叶依霏这一拳纯属自己倒霉,对方原本没想动手,是他和赵旭慌乱挣扎的时候互相误伤的,被按在地上也是两个人相互绊倒,大叔们将计就计了。
叶依霏心里现在堵得慌,压根没听清那一个字说的什么,只是听见声音转过头。转过头,就盯着顾里晨清冷的脸看。这张脸在网吧昏暗的灯光下显得更加轮廓分明,睫毛在眼下投了一小片阴影。
一下子心里五味杂陈,这人除了长得帅,成绩好,好像没别的优点。可偏偏就是这么张脸,看着看着火气就消了,毕竟如果挨上一拳多可惜啊。
现在心里只剩委屈了,本就因为家里的事心情压抑,此刻更是低落。他甚至忍不住自我宽慰,或许顾里晨没想和他当朋友,方才对于一个路人的选择也无可厚非。
"那你刚才不救我——”叶依霏正想凑过去质问,脸上的伤撞上了什么,疼得他往后一缩,“啊啊啊靠,痛痛痛!"
顾里晨方才见他一动不动,于是拿起冰袋,抬手想给叶依霏冰敷,没想到他刚好撞头自己撞上来了。

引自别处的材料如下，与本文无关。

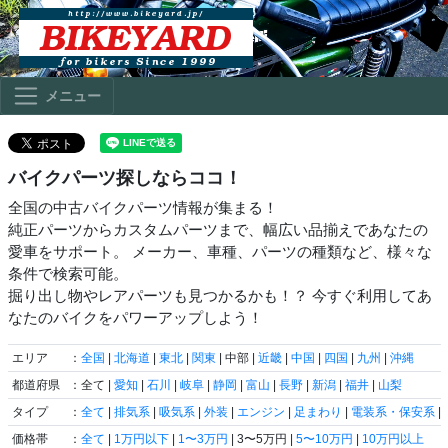
メニュー
バイクパーツ探しならココ！
全国の中古バイクパーツ情報が集まる！
純正パーツからカスタムパーツまで、幅広い品揃えであなたの
愛車をサポート。 メーカー、車種、パーツの種類など、様々な
条件で検索可能。
掘り出し物やレアパーツも見つかるかも！？ 今すぐ利用してあ
なたのバイクをパワーアップしよう！
エリア
：
全国
|
北海道
|
東北
|
関東
| 中部 |
近畿
|
中国
|
四国
|
九州
|
沖縄
都道府県
：全て |
愛知
|
石川
|
岐阜
|
静岡
|
富山
|
長野
|
新潟
|
福井
|
山梨
タイプ
：
全て
|
排気系
|
吸気系
|
外装
|
エンジン
|
足まわり
|
電装系・保安系
|
価格帯
：
全て
|
1万円以下
|
1〜3万円
| 3〜5万円 |
5〜10万円
|
10万円以上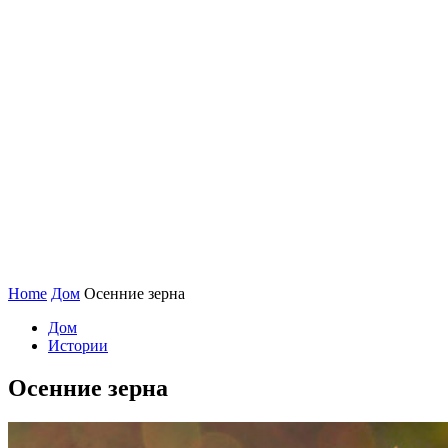
Home
Дом
Осенние зерна
Дом
Истории
Осенние зерна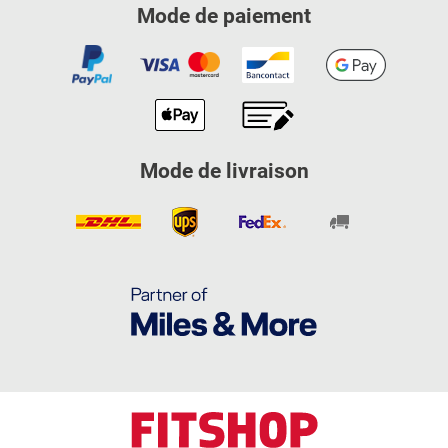
Mode de paiement
Mode de livraison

叶依霏没反应过来顾里晨拿是的什么,本能地因为疼痛往后躲,椅子腿刮着地板刺啦一声。
顾里晨伸手把他掰回来,手指扣着他下巴迫使他转过来:"碘伏痛什么。"
"真的痛!"叶依霏想挣开,但顾里晨手劲大得离谱,伸手扣住他的后颈让他动不了,只好认命地让他处理。刚贴上来的时候有点蛰,但确实过一会儿不痛,凉凉的。

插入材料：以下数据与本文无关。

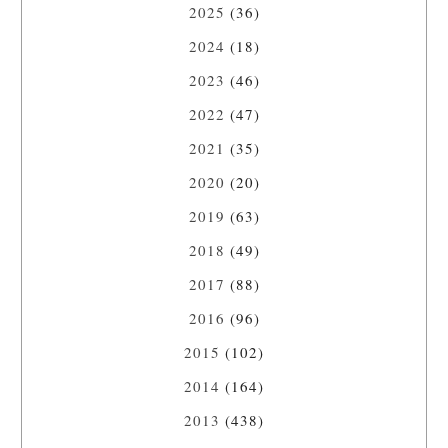
2025
(36)
2024
(18)
2023
(46)
2022
(47)
2021
(35)
2020
(20)
2019
(63)
2018
(49)
2017
(88)
2016
(96)
2015
(102)
2014
(164)
2013
(438)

叶依霏在顾里晨给他冰敷的时候,问道:"学委,你当时为啥说我不是你朋友?"
顾里晨从抽屉里翻出一个口罩,单手给叶依霏戴上,让口罩兜住冰袋。他想了一会儿,才想起来叶依霏指的那次:"你当时想跟我一起挨打吗?"
"那——"叶依霏追问,声音低了些,"现在是不是?"
顾里晨低头看着那张绿色青蛙口罩,在叶依霏脸上倒是很配。他想起来叶依霏的朋友好像都喜欢叫他小草,绿色的,眼睛圆溜溜的,挺像。吧台那盏小灯的光正好落在叶依霏脸上,口罩折缝里刚好露出一只咧着嘴笑的青蛙,傻傻的。
"嗯。"顾里晨的嘴角往上弯了一下。
叶依霏眼睛一亮,小狗似地凑过去:"那你请两根火腿肠,我就原谅你今天见死不救。"
顾里晨起身拿了两根火腿肠,撕开包装一根加在他的泡面里,一根直接递给叶依霏吃。
“没吃晚饭?”
“吃了,我妈做了排骨、醉虾还有鱼头豆腐汤。”叶依霏咬着火腿肠含糊道,“就是没吃几口,现在饿了。”
顾里晨听着觉得很丰盛:“不好吃?”
"那不可能。我妈不当老师都能当厨子。"
"那是你不喜欢吃?"
叶依霏抠着桌上贴的霍建华海报,手指来回蹭着画面上那张脸,纸面都被蹭得卷了边:"嗯……以前喜欢的,有一次暑假在我妈那儿连着吃了一个多月的豆腐,吃腻了,现在看见豆腐就想吐。"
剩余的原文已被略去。